Nonetheless, there are a few actions the company can take to move down the road to a solution. The first, as I've previously noted, is to have acceptable-use and security policies that cover all mobile devices. Every mobile user needs to understand that protecting valuable enterprise data is essential to the success of the firm. Should you require passwords or pin codes to access mobile devices? Absolutely. You should also explore liability issues with your legal team and have contingency plans in the event that a mobile device is compromised. You may want to keep to a minimum the set of handsets approved to hold corporate data, in anticipation of eventually providing management for these devices.
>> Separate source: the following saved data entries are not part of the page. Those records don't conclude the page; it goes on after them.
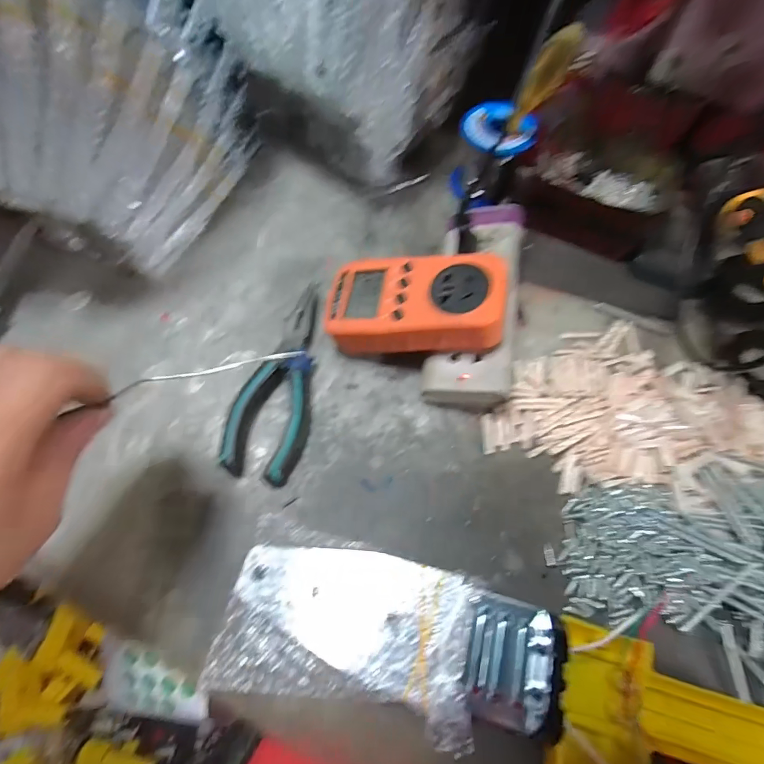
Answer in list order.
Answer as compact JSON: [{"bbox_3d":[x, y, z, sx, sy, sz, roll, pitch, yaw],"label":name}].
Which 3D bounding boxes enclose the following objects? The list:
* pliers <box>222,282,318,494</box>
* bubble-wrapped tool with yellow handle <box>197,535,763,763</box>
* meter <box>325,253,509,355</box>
[{"bbox_3d":[-0.078,-0.004,0.305,0.052,0.018,0.154,5,67,2],"label":"pliers"},{"bbox_3d":[0.064,0.176,0.212,0.321,0.047,0.111,16,68,6],"label":"bubble-wrapped tool with yellow handle"},{"bbox_3d":[0.024,-0.056,0.290,0.127,0.028,0.071,1,71,20],"label":"meter"}]

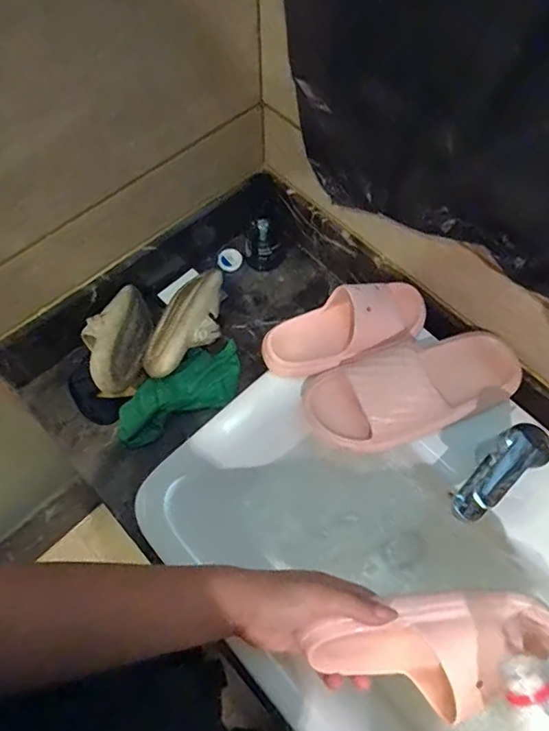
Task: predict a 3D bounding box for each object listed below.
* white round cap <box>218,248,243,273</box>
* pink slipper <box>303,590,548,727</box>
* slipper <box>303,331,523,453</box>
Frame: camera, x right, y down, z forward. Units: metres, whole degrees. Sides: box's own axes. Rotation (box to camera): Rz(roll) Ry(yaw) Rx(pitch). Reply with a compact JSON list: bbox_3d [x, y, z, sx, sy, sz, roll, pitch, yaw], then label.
[{"bbox_3d":[-0.074,-0.175,0.816,0.040,0.021,0.037,-1,102,-3],"label":"white round cap"},{"bbox_3d":[0.134,0.240,0.409,0.204,0.067,0.087,-5,66,-2],"label":"pink slipper"},{"bbox_3d":[0.174,0.021,0.585,0.265,0.067,0.113,-18,67,-8],"label":"slipper"}]

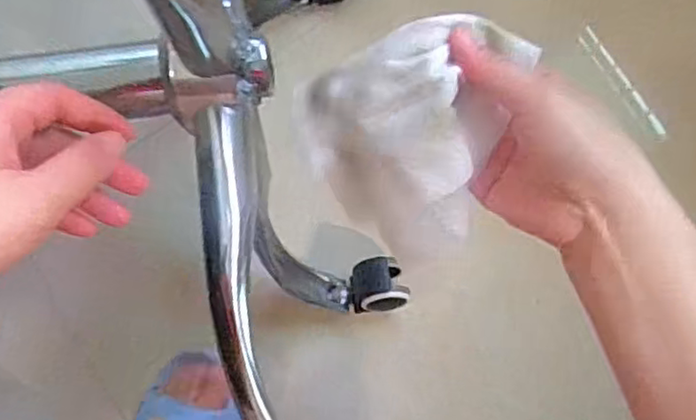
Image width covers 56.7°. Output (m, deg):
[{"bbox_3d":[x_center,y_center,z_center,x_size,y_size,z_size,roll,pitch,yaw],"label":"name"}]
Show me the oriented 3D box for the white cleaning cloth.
[{"bbox_3d":[0.022,-0.041,0.320,0.101,0.055,0.110,17,85,5],"label":"white cleaning cloth"}]

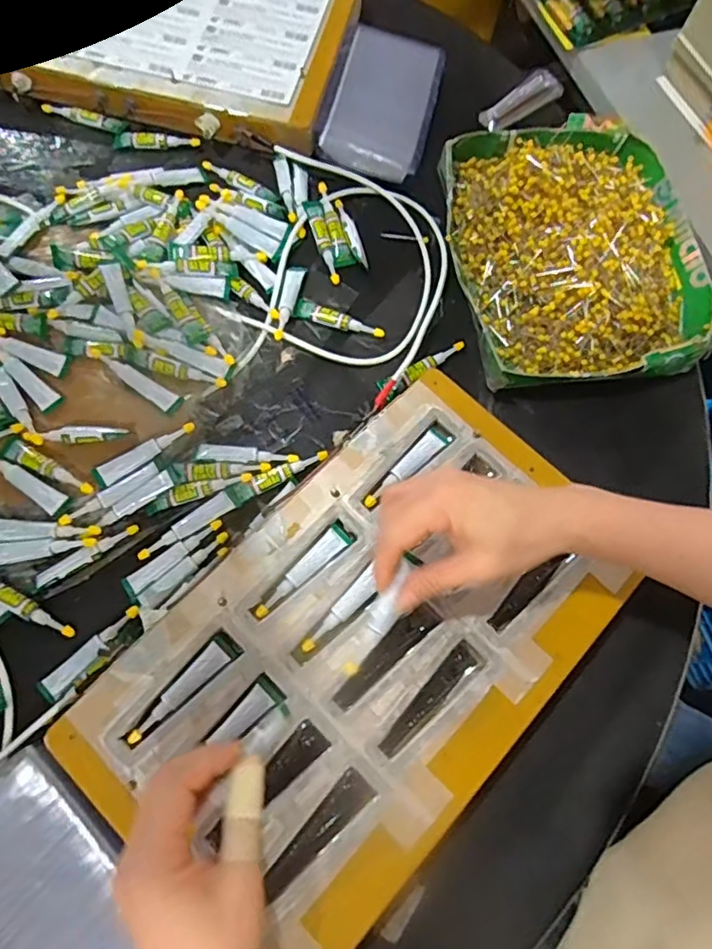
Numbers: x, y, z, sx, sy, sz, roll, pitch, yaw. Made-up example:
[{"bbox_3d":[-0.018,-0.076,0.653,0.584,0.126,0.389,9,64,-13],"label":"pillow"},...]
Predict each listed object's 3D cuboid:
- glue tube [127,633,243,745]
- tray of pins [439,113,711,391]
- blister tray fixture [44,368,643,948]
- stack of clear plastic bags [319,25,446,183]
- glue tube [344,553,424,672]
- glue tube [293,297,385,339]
[{"bbox_3d":[-0.115,0.144,0.392,0.018,0.005,0.087,42,74,11],"label":"glue tube"},{"bbox_3d":[0.199,-0.212,0.538,0.212,0.050,0.268,-7,72,-5],"label":"tray of pins"},{"bbox_3d":[0.010,0.114,0.410,0.221,0.017,0.373,42,75,12],"label":"blister tray fixture"},{"bbox_3d":[0.030,-0.373,0.589,0.095,0.028,0.171,14,71,2],"label":"stack of clear plastic bags"},{"bbox_3d":[0.016,0.088,0.370,0.016,0.012,0.082,29,86,8],"label":"glue tube"},{"bbox_3d":[-0.014,-0.139,0.522,0.082,0.007,0.020,19,71,3],"label":"glue tube"}]

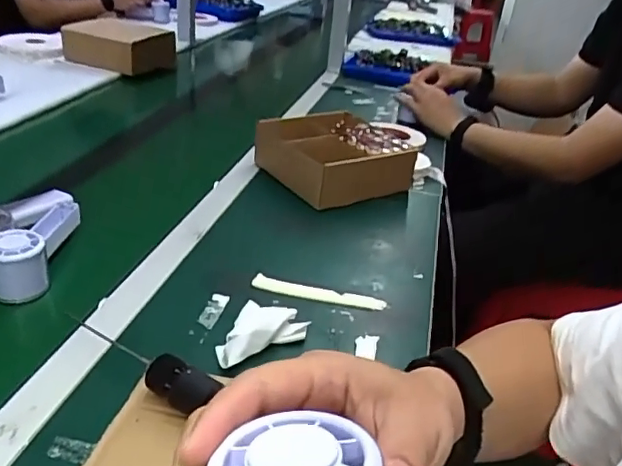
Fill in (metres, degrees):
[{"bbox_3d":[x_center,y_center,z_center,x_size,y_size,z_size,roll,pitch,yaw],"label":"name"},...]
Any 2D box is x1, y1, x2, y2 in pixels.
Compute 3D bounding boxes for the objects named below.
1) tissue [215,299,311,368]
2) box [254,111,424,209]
[{"bbox_3d":[-0.055,0.092,0.558,0.090,0.021,0.058,-16,37,-35],"label":"tissue"},{"bbox_3d":[0.041,-0.126,0.905,0.191,0.072,0.200,-15,36,-34],"label":"box"}]

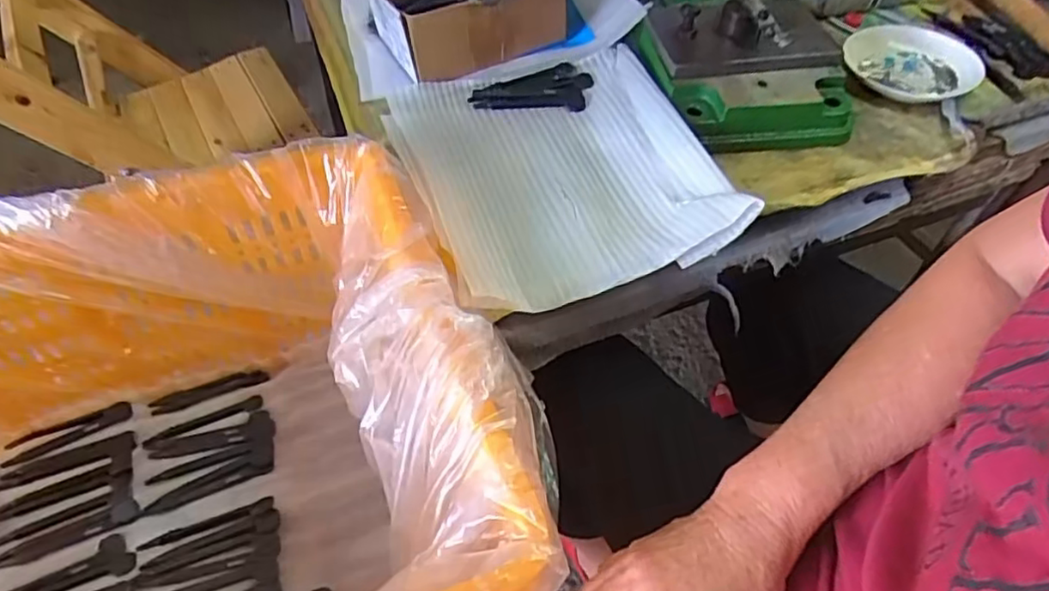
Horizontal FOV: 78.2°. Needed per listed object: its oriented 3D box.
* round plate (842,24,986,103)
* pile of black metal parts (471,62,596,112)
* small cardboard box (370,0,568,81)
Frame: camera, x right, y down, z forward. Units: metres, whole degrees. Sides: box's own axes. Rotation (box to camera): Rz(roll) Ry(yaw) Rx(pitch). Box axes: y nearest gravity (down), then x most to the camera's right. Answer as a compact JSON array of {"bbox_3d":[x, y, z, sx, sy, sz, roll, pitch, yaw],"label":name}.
[{"bbox_3d":[0.357,-0.217,0.596,0.115,0.015,0.104,13,63,11],"label":"round plate"},{"bbox_3d":[0.007,-0.192,0.594,0.106,0.017,0.060,1,50,0],"label":"pile of black metal parts"},{"bbox_3d":[-0.053,-0.275,0.617,0.168,0.089,0.120,-19,53,-17],"label":"small cardboard box"}]

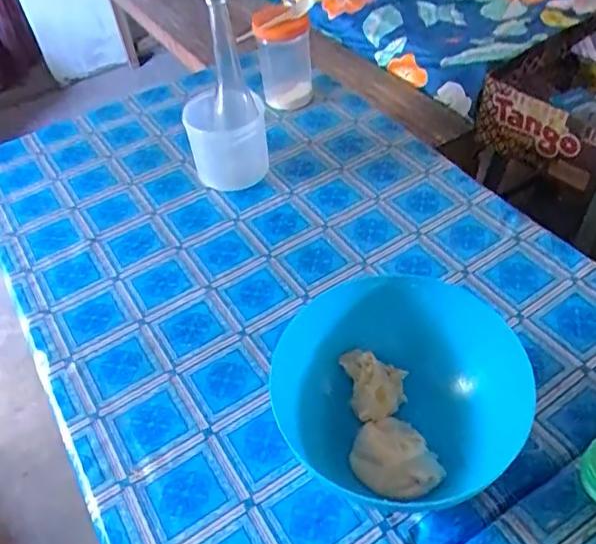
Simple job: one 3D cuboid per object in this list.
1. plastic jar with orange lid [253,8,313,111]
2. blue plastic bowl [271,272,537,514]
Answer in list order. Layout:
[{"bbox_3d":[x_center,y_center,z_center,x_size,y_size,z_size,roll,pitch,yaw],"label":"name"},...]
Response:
[{"bbox_3d":[-0.025,-0.387,1.024,0.091,0.153,0.118,-6,50,0],"label":"plastic jar with orange lid"},{"bbox_3d":[0.097,0.119,0.588,0.228,0.119,0.216,-3,48,4],"label":"blue plastic bowl"}]

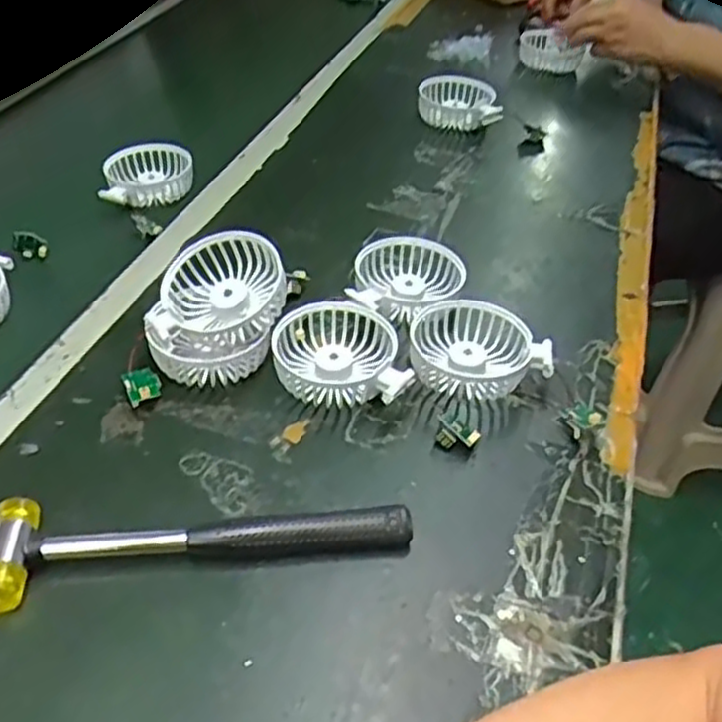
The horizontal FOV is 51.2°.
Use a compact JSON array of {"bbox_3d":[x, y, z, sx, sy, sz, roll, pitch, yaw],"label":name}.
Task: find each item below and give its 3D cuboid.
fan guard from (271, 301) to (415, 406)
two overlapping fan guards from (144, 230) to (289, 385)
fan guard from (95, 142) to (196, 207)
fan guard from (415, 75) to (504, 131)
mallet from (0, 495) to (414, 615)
[{"bbox_3d":[-0.015,-0.003,0.563,0.102,0.031,0.089,6,42,6],"label":"fan guard"},{"bbox_3d":[-0.107,-0.040,0.565,0.104,0.069,0.097,-8,43,-9],"label":"two overlapping fan guards"},{"bbox_3d":[-0.222,-0.195,0.788,0.092,0.034,0.082,-11,43,-13],"label":"fan guard"},{"bbox_3d":[0.117,-0.309,0.906,0.094,0.035,0.082,2,41,3],"label":"fan guard"},{"bbox_3d":[-0.091,0.101,0.438,0.239,0.023,0.061,-5,42,-6],"label":"mallet"}]

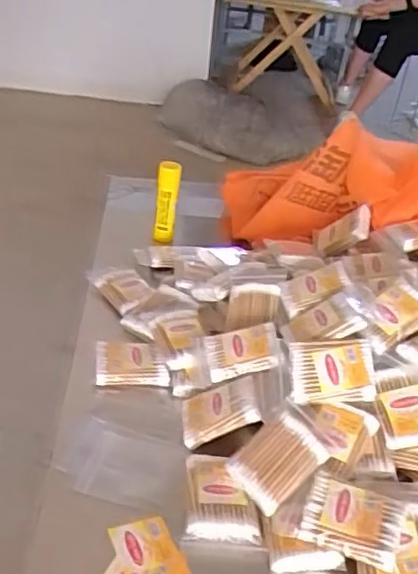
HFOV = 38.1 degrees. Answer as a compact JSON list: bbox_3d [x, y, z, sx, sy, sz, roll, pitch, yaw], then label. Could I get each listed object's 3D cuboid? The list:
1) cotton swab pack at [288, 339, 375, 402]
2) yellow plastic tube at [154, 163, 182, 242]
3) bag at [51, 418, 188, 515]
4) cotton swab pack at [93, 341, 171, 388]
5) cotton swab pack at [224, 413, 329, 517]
[{"bbox_3d":[0.110,0.075,0.540,0.073,0.012,0.056,-3,68,4],"label":"cotton swab pack"},{"bbox_3d":[-0.059,-0.114,0.836,0.032,0.116,0.022,1,34,-7],"label":"yellow plastic tube"},{"bbox_3d":[-0.073,0.154,0.528,0.117,0.009,0.077,13,35,12],"label":"bag"},{"bbox_3d":[-0.080,0.077,0.621,0.072,0.017,0.054,0,34,-8],"label":"cotton swab pack"},{"bbox_3d":[0.055,0.142,0.500,0.073,0.018,0.056,-32,54,-24],"label":"cotton swab pack"}]

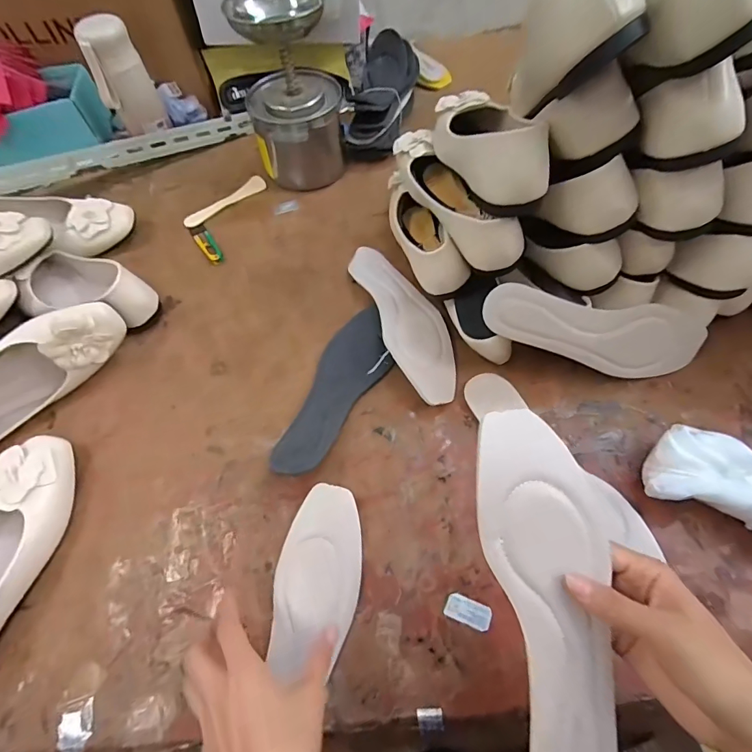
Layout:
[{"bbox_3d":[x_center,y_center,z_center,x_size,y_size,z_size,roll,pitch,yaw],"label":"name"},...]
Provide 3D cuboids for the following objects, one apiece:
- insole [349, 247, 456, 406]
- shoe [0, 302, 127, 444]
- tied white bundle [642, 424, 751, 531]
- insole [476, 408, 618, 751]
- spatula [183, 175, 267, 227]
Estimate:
[{"bbox_3d":[0.036,-0.076,0.515,0.077,0.030,0.246,-19,62,-7],"label":"insole"},{"bbox_3d":[-0.407,0.007,0.465,0.076,0.088,0.258,40,70,22],"label":"shoe"},{"bbox_3d":[0.335,0.105,0.380,0.149,0.050,0.073,23,65,15],"label":"tied white bundle"},{"bbox_3d":[0.116,0.146,0.270,0.076,0.013,0.244,-9,84,-2],"label":"insole"},{"bbox_3d":[-0.235,-0.274,0.652,0.143,0.006,0.032,-41,67,-18],"label":"spatula"}]

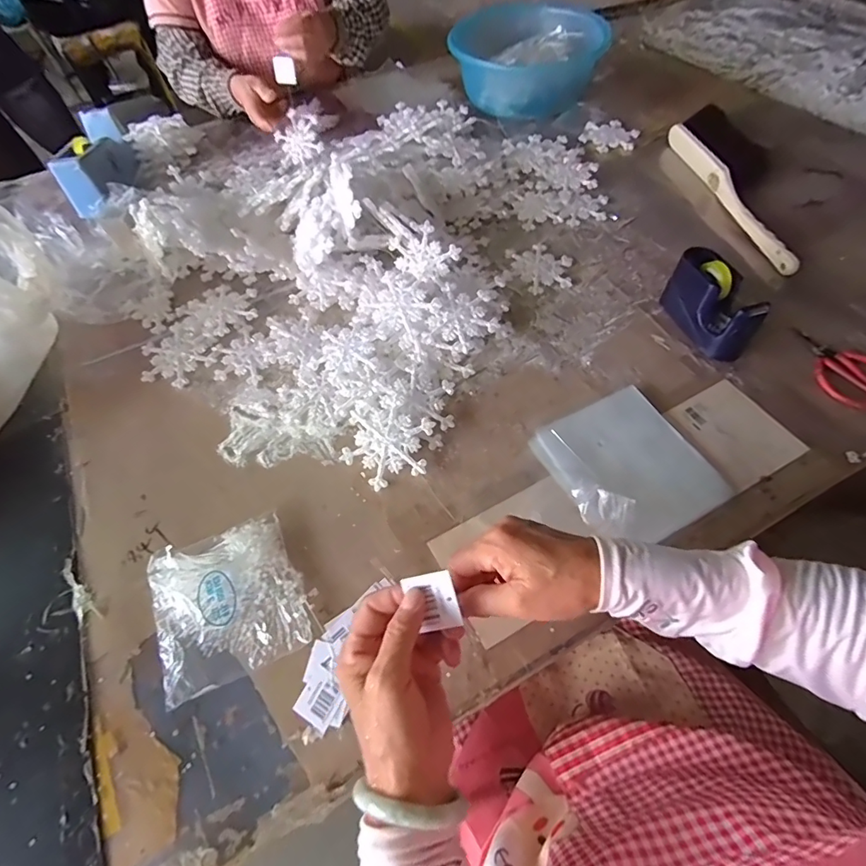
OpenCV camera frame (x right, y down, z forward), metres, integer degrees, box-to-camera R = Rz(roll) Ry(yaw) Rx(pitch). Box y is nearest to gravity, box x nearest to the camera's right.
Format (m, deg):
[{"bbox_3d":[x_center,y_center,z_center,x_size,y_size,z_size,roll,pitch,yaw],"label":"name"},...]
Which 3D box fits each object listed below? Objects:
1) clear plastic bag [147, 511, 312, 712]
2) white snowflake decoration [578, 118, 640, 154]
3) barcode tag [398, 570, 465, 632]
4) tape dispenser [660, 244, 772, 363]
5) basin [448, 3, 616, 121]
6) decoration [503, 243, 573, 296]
[{"bbox_3d":[-0.197,0.157,0.444,0.134,0.021,0.138,-22,57,-10],"label":"clear plastic bag"},{"bbox_3d":[0.331,-0.557,0.873,0.102,0.006,0.108,-4,59,7],"label":"white snowflake decoration"},{"bbox_3d":[0.000,0.119,0.327,0.033,0.004,0.039,-16,90,7],"label":"barcode tag"},{"bbox_3d":[0.339,-0.156,0.568,0.055,0.075,0.128,-19,56,-8],"label":"tape dispenser"},{"bbox_3d":[0.182,-0.769,0.959,0.270,0.102,0.271,-2,56,3],"label":"basin"},{"bbox_3d":[0.160,-0.243,0.681,0.081,0.015,0.098,-17,56,-7],"label":"decoration"}]

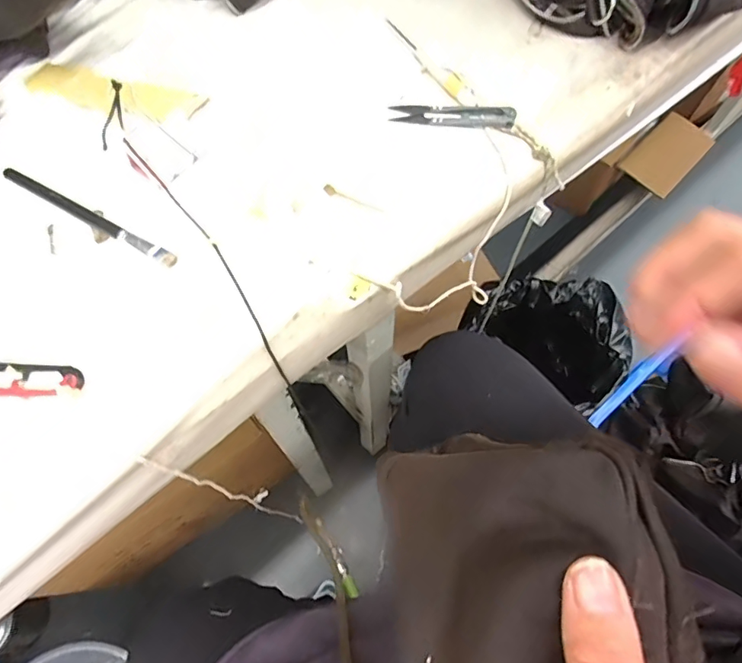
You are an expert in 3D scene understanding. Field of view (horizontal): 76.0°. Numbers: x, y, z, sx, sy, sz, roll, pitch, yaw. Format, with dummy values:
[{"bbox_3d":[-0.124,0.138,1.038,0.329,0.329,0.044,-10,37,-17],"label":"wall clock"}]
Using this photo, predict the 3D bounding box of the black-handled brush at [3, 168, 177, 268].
[{"bbox_3d":[-0.201,-0.083,0.335,0.160,0.008,0.009,28,69,13],"label":"black-handled brush"}]

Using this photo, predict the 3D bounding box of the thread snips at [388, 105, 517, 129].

But the ultimate solution needs to be ownership of the handset by the firm. And I think that is going to become very common as companies begin to replace desktop phones with dual-mode converged handsets. So, rather than the company paying for your phone, you might wind up reimbursing them for personal use of the device. Or we might, as I have theorized, have "virtual" cell phones, handsets that actually have two distinct personalities built in – one for you and one for the company. You'd obtain and pay for your own calling plan on the personal side, and the company could manage anything on the enterprise side. Lose your phone? The company data on it gets zapped, and your personal information – well, that's your problem. But we might even see the rise of outsourced management companies that, for a small fee, will secure both personalities according to specific rules for each. So, though mobile device management has its complexities today, I think we're going to see good solutions in the not-too-distant future.